364 S.E.2d 617 | Ga. Ct. App. | 1988

Pope, Judge.

On January 24, 1986 defendant McQueen met an undercover agent at a residence in West Point, Georgia. The agent asked defendant if he had anything to sell and defendant sold him $25 worth of cocaine. Defendant admits the cocaine was his and that he made the sale. However, defendant raised the defense of entrapment, claiming he had no predisposition to sell the cocaine, that he intended to use it for himself and that he sold it to the agent only after repeated requests by the agent. The agent testified he made only one request to purchase and that defendant readily complied. Defendant was convicted of violation of the Georgia Controlled Substances Act, OCGA § 16-13-30, and was sentenced to imprisonment for ten years. Defendant appeals on the ground there was insufficient evidence presented at trial to support the conviction.

It is undisputed that the cocaine sold by defendant in this case was his own, that he was not furnished the drugs to sell by any agent of the state and was not instructed by any agent to make the sale. The only evidence presented in support of the defense of entrapment is defendant’s testimony that he initially resisted the agent’s request and made the sale only after the repeated and persistent requests of the agent. “Because the phrase ‘undue persuasion’ [as used in Georgia’s entrapment statute, OCGA § 16-3-25] is used in context with *486‘incitement or deceitful means,’ it must mean something more than repeated requests for contraband drugs knowingly owned and possessed by one who at first demurs to the disposition of his drugs.” Garrett v. State, 133 Ga. App. 564, 566 (211 SE2d 584) (1974). Accord Johnson v. State, 147 Ga. App. 92 (248 SE2d 168) (1978). Therefore, defendant’s testimony does not establish the defense of entrapment. Even if the defense were established, the testimony of the undercover agent that he exerted no pressure on defendant to make the sale is sufficient to rebut the defense of entrapment and to create an issue of fact to be submitted to the jury. See McDonald v. State, 156 Ga. App. 143 (4) (273 SE2d 881) (1980).
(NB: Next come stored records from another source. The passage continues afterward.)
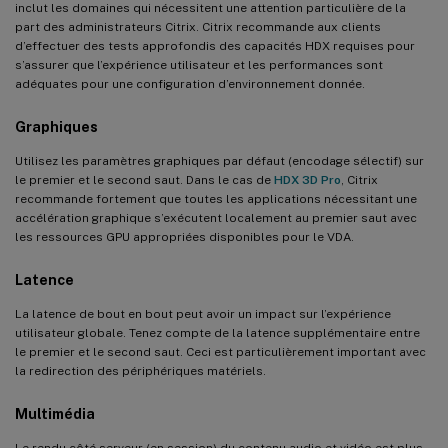
inclut les domaines qui nécessitent une attention particulière de la
part des administrateurs Citrix. Citrix recommande aux clients
d’effectuer des tests approfondis des capacités HDX requises pour
s’assurer que l’expérience utilisateur et les performances sont
adéquates pour une configuration d’environnement donnée.
Graphiques
Utilisez les paramètres graphiques par défaut (encodage sélectif) sur
le premier et le second saut. Dans le cas de
HDX 3D Pro
, Citrix
recommande fortement que toutes les applications nécessitant une
accélération graphique s’exécutent localement au premier saut avec
les ressources GPU appropriées disponibles pour le VDA.
Latence
La latence de bout en bout peut avoir un impact sur l’expérience
utilisateur globale. Tenez compte de la latence supplémentaire entre
le premier et le second saut. Ceci est particulièrement important avec
la redirection des périphériques matériels.
Multimédia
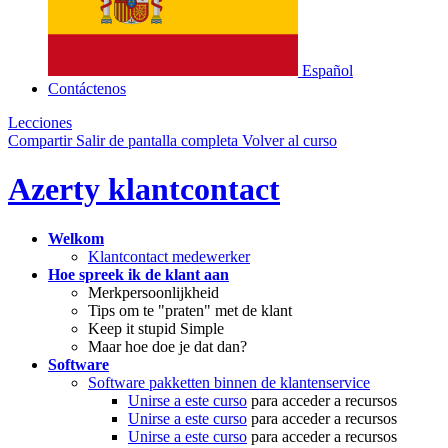
Español
Contáctenos
Lecciones
Compartir
Salir de pantalla completa
Volver al curso
Azerty klantcontact
Welkom
Klantcontact medewerker
Hoe spreek ik de klant aan
Merkpersoonlijkheid
Tips om te "praten" met de klant
Keep it stupid Simple
Maar hoe doe je dat dan?
Software
Software pakketten binnen de klantenservice
Unirse a este curso
para acceder a recursos
Unirse a este curso
para acceder a recursos
Unirse a este curso
para acceder a recursos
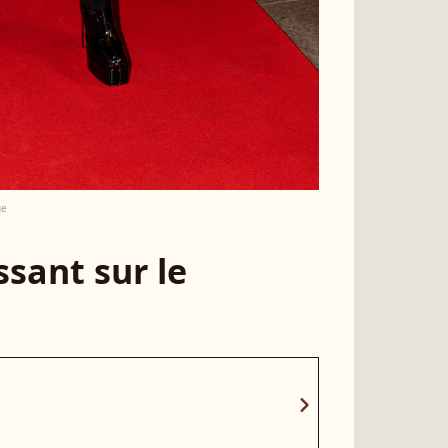
ge
sant sur le
chevron_right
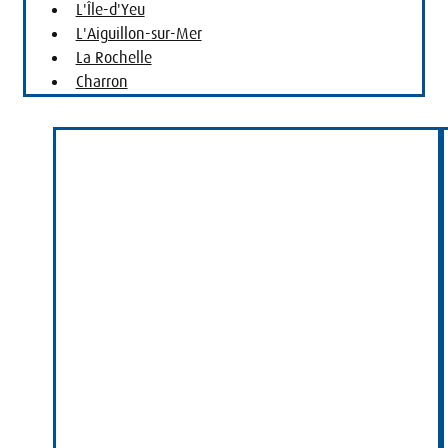
L'Île-d'Yeu
L'Aiguillon-sur-Mer
La Rochelle
Charron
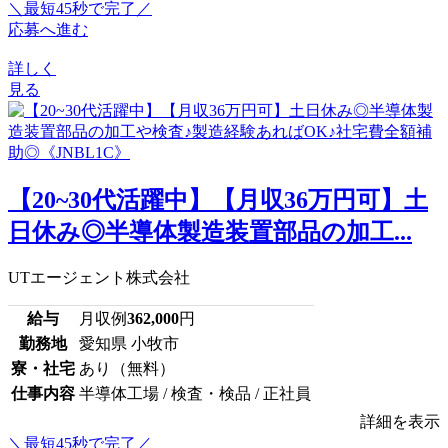
＼最短45秒で完了／
応募へ進む
詳しく
見る
【20~30代活躍中】【月収36万円可】土
日休み◎半導体製造装置部品の加工...
UTエージェント株式会社
給与
月収例
362,000
円
勤務地
愛知県 小牧市
寮・社宅
あり（無料）
仕事内容
半導体工場 / 検査・検品 / 正社員
詳細を表示
＼最短45秒で完了／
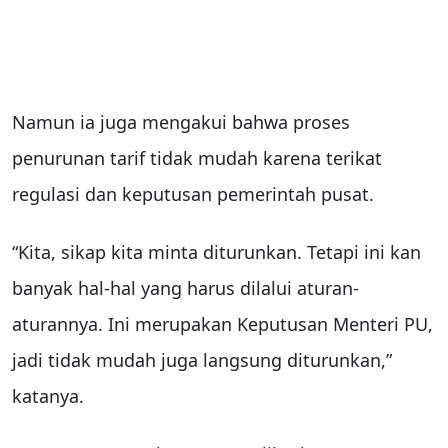
Namun ia juga mengakui bahwa proses
penurunan tarif tidak mudah karena terikat
regulasi dan keputusan pemerintah pusat.
“Kita, sikap kita minta diturunkan. Tetapi ini kan
banyak hal-hal yang harus dilalui aturan-
aturannya. Ini merupakan Keputusan Menteri PU,
jadi tidak mudah juga langsung diturunkan,”
katanya.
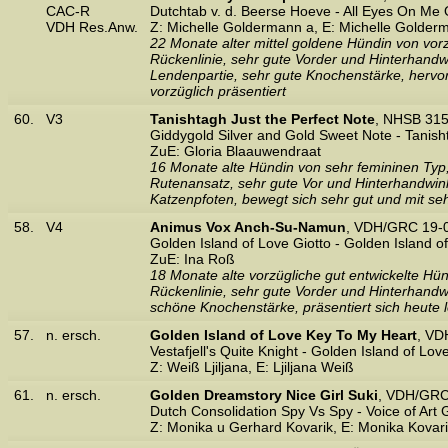
CAC-R
Dutchtab v. d. Beerse Hoeve - All Eyes On Me 
VDH Res.Anw.
Z: Michelle Goldermann a, E: Michelle Golder
22 Monate alter mittel goldene Hündin von vor
Rückenlinie, sehr gute Vorder und Hinterhandwin
Lendenpartie, sehr gute Knochenstärke, hervorr
vorzüglich präsentiert
60.
V3
Tanishtagh Just the Perfect Note
, NHSB 315
Giddygold Silver and Gold Sweet Note - Tanish
ZuE: Gloria Blaauwendraat
16 Monate alte Hündin von sehr femininen Typ,
Rutenansatz, sehr gute Vor und Hinterhandwink
Katzenpfoten, bewegt sich sehr gut und mit seh
58.
V4
Animus Vox Anch-Su-Namun
, VDH/GRC 19-0
Golden Island of Love Giotto - Golden Island o
ZuE: Ina Roß
18 Monate alte vorzügliche gut entwickelte Hü
Rückenlinie, sehr gute Vorder und Hinterhandwi
schöne Knochenstärke, präsentiert sich heute l
57.
n. ersch.
Golden Island of Love Key To My Heart
, VD
Vestafjell's Quite Knight - Golden Island of Lov
Z: Weiß Ljiljana, E: Ljiljana Weiß
61.
n. ersch.
Golden Dreamstory Nice Girl Suki
, VDH/GRC
Dutch Consolidation Spy Vs Spy - Voice of Art
Z: Monika u Gerhard Kovarik, E: Monika Kovar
Decided January 5, 1988. E. Earl Seals, for appellant. William G. Hamrick, Jr., District Attorney, Peter J. Skandalakis, Assistant District Attorney, for appellee.

Despite defendant’s statement to the contrary, the transcript shows the jury was duly instructed that once the defense of entrapment is raised, the burden is upon the state to prove lack of entrapment beyond a reasonable doubt. The jury instructions also included the following statement: “If an officer of the law has reason to believe that the law is being violated, he may proceed to ascertain whether those who are thought to be doing so are actually committing a criminal offense. If the conduct of the officer is such as not to induce an innocent person to commit a crime, but to secure evidence upon which a guilty person can be brought to justice, then there is no entrapment.” We do not find this statement violates the prohibition against introducing the “good faith” of the officer as an issue where the defense of entrapment is raised. See Keaton v. State, 253 Ga. 70 (316 SE2d 452) (1984).

The evidence in this case is clearly sufficient so that any rational trier of fact could reasonably have found from the evidence adduced at trial proof of the guilt of defendant beyond a reasonable doubt. Jackson v. Virginia, 443 U. S. 307 (99 SC 2781, 61 LE2d 560) (1979).

Judgment affirmed.

Birdsong, C. J., and Deen, P. J., concur.